The health insurer paid a $4 million fine last year to the state Department of Managed Health Care (DMHC) based on allegations that it inadequately treated mental health patients, including long wait times to see medical professions, confusing information about how long it would take for an appointment, and that some patients were discouraged in seeking necessary medical services.The department also found that Kaiser likely violated state and federal mental health parity laws. A follow-up report by the agency in February found that some patients were still waiting too long. In addition, families of other patients who committed suicide have sued Kaiser.
State Sen. Jim Beall, D-San Jose, who has helped lead the legislative fight to reform the mental health system for years, was so shocked by the story, he asked the DMHC to look into the case.

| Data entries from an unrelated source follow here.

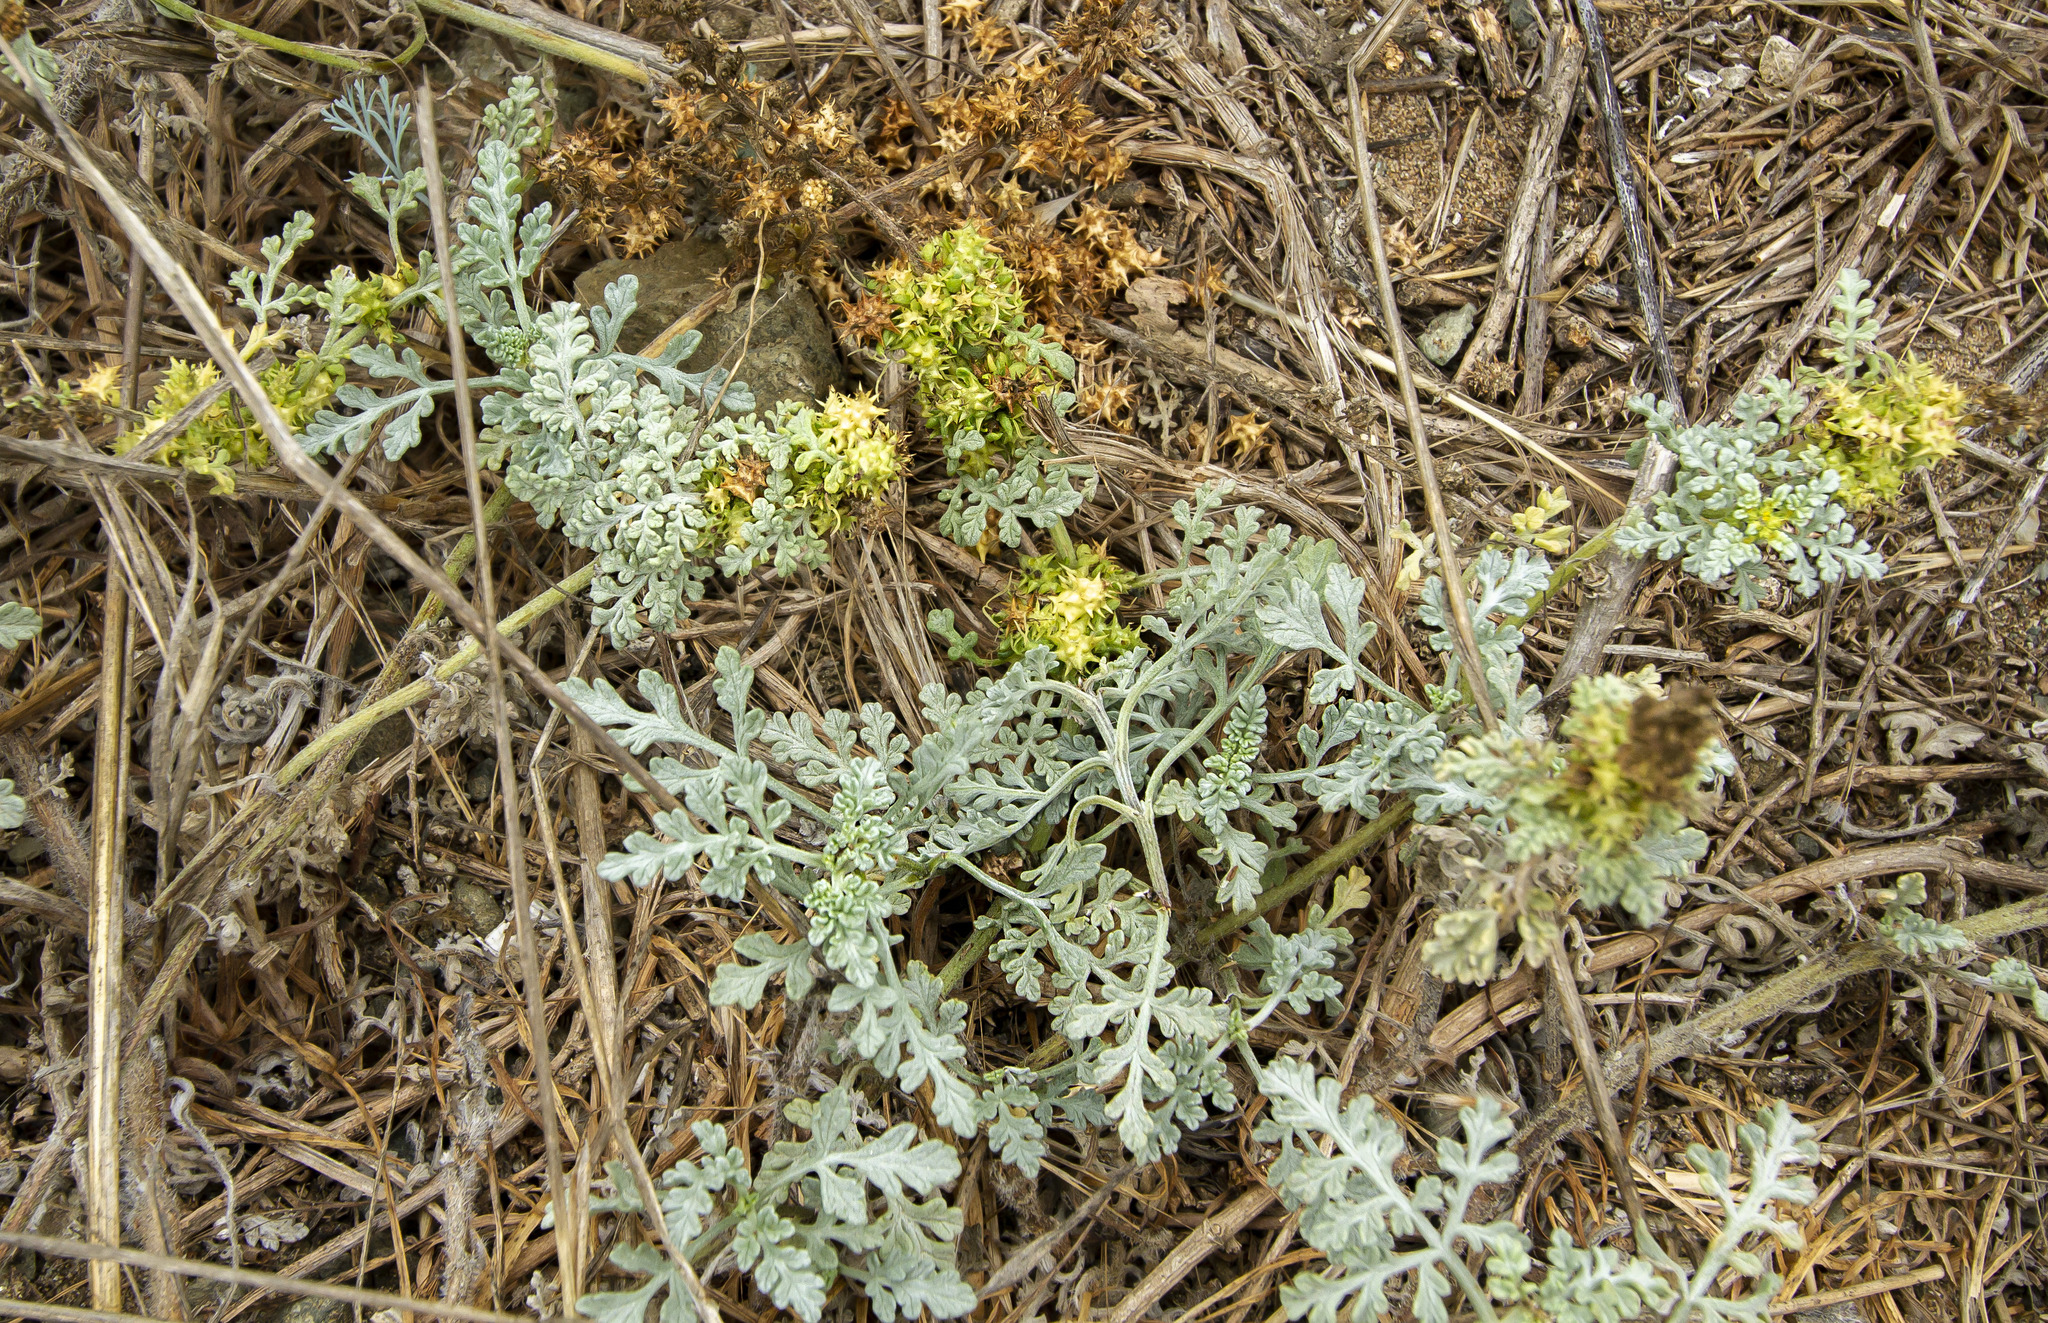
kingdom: Plantae
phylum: Tracheophyta
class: Magnoliopsida
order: Asterales
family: Asteraceae
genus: Ambrosia
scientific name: Ambrosia chamissonis
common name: Beachbur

"We want to make sure insurers don't operate on, what I call, a fail first medical system," the senator said. "Where people have to fail before they get services. That's my suspicions here, but I'd like to have the department examine it."
Health experts said more needed to be done to fix the mental health system, including incentives to attract more qualified medical professionals to the field, carefully informing patients and their families of their rights and benefits, and monitoring provider networks. Kaiser should take note, and use some of its profits to adequately fund these mental health priorities.
At the hearing, Denise Ragan pleaded for lawmakers to force insurers to follow the law.
"We want this to stop," she said. "We want people to get the care and services they need. The healthcare providers are profiting greatly from the money they receive from their members. These members expect and deserve these services."
The Legislature must demand better enforcment, and Kaiser has to learn from Ragan's story, considering it just announced that it planned to build a new medical school to "train future physicians on 21st century medicine." Kaiser's future "model of care" needs to be much better than Kaiser's present model of care for mental health patients.